August 2010: Wir stehen in einem langen, dämmerigen Stall auf einem ehemaligen LPG-Gelände in der Nähe von Fürstenwalde in Brandenburg. Der Boden ist voll Hundekot, es stinkt. Zwei große Bullmastiffs sitzen aneinandergedrängt auf einem alten Sofa – einsam, ohne Futter. Dieser Stall ist schon seit langer Zeit ihr Zuhause.
Ein Bericht von Ursula Bauer, aktion tier-Geschäftsstelle Berlin
Erfreut über den offensichtlich seltenen Besuch stürmen die beiden schon etwas älteren Riesen schließlich auf uns zu, können gar nicht genug Streicheleinheiten bekommen. Wie wir später herausfinden heißen die Hunde Amok und Baika. Beide Bullmastiffs leiden unter extremem Floh- und Milbenbefall. Großflächig ist das Fell ausgefallen, die Haut ist dort schuppig und teilweise blutig. Der schier unerträgliche Juckreiz lässt den beiden Hunden keine Ruhe. Unsere Tierärztin, die mich begleitet, verabreicht ein Mittel gegen Parasitenbefall. Mehr können wir im Moment nicht tun.

--- Aufgaben und Übungen ---
1. Fassen Sie im Bericht über die beiden Bullmastiffs den Absatz, der mit „Erfreut über den offensichtlich seltenen Besuch“ beginnt, als Stichpunktliste zusammen und behalten Sie dabei die wesentlichen Fakten bei.
2. Beantworten Sie anhand des Berichts über die beiden Bullmastiffs die folgenden Fragen:
(a) In der Nähe welcher Stadt liegt der Stall?
(b) Worauf sitzen die beiden Hunde, als die Besucher eintreffen?
(c) Wie heißen die beiden Hunde?
3. Setzen Sie den Bericht über die beiden Bullmastiffs im Anschluss an seinen letzten Satz fort.

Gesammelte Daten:
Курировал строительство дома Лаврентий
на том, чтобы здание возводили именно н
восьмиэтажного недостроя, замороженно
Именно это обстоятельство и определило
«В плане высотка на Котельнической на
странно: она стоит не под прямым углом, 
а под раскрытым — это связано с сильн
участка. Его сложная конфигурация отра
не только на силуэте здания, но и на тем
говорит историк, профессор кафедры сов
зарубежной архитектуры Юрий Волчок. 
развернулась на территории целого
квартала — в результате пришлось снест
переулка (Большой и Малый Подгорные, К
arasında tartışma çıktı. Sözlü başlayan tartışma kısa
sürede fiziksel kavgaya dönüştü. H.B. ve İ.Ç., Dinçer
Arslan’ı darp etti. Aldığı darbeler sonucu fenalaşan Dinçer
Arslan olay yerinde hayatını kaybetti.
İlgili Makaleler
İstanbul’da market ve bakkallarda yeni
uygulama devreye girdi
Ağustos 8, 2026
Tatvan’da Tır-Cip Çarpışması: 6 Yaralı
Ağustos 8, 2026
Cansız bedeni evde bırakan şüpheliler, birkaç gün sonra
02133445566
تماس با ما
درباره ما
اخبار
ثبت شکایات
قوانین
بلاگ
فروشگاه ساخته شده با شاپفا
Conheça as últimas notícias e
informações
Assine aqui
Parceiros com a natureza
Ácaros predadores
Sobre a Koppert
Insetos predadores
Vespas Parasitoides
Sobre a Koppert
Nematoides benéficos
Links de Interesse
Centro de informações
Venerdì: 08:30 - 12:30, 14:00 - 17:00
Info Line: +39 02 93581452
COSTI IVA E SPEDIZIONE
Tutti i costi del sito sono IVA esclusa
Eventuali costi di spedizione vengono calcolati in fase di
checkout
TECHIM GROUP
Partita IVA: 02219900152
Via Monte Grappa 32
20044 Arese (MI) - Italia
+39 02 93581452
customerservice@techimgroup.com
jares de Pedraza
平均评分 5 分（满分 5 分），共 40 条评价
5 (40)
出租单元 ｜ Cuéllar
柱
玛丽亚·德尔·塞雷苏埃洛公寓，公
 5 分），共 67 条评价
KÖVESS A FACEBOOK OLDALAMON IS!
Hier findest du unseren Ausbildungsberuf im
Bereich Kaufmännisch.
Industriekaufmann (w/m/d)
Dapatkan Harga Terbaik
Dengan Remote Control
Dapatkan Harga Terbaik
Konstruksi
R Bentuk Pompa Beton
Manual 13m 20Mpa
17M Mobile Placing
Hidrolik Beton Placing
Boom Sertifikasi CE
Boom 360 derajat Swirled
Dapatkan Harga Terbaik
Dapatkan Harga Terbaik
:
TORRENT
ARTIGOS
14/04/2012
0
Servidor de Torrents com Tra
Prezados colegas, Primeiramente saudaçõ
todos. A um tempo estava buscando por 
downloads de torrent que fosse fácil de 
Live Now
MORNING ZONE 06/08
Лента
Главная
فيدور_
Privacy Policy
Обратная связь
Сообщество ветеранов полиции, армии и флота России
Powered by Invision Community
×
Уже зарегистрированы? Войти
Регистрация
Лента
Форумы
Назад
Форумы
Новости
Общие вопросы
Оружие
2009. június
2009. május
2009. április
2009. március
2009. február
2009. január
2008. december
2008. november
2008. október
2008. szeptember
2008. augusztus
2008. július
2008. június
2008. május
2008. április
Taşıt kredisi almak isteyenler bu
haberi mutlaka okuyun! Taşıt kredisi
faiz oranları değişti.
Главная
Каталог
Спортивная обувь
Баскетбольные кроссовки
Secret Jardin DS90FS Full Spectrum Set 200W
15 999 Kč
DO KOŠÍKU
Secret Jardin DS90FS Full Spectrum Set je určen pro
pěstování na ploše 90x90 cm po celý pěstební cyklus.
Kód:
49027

--- Antworten ---
1.
- Die beiden schon älteren Bullmastiffs stürmen erfreut auf die Besucher zu und wollen gestreichelt werden.
- Die Hunde heißen Amok und Baika.
- Beide leiden unter extremem Floh- und Milbenbefall.
- Ihr Fell ist großflächig ausgefallen. Die Haut ist an diesen Stellen schuppig und teilweise blutig.
- Der starke Juckreiz lässt den Hunden keine Ruhe.
- Die begleitende Tierärztin verabreicht ein Mittel gegen Parasitenbefall. Mehr ist im Moment nicht möglich.

2.
(a) In der Nähe von Fürstenwalde in Brandenburg.
(b) Auf einem alten Sofa.
(c) Amok und Baika.

3.
Ein Tierfreund, der aktion tier um Hilfe gebeten hat, führt uns weiter auf dem großen Gelände herum. In einem kleinen Häuschen mit eingezäuntem Freilauf werden ca. 40 Legehennen gehalten. Futter oder Wasser ist nirgends zu sehen, der Auslauf ist komplett kahl gefressen. Ich habe noch nie derart hungrige Hühner gesehen. In der Hoffnung auf Futter weichen uns die Vögel nicht von der Seite. Im Stall entdecken wir zwei tote, angefressene Hühner, die wahrscheinlich verhungert sind.
Dann wird uns in einem weiteren ehemaligen Stallgebäude ein provisorischer, offensichtlich selbst gebauter Kaninchenstall mit fünf Kaninchen unterschiedlicher Rassen gezeigt. In dem Gebäude ist es auch an einem sonnigen Tag sehr dunkel. Die Boxen sind für die teilweise großen Kaninchen viel zu klein und vom Kot der Tiere stark verdreckt. Nur an einem Käfig befindet sich eine (leere) Trinkflasche, somit haben alle Tiere kein Wasser. Futter steht ihnen ebenfalls nicht zur Verfügung. Bettelnd recken sich die Kaninchen an den Gittern hoch, als wir ihnen Löwenzahn durch die engen Maschen stopfen. Dabei sehen wir die unglaublich langen Krallen der verwahrlosten Tiere.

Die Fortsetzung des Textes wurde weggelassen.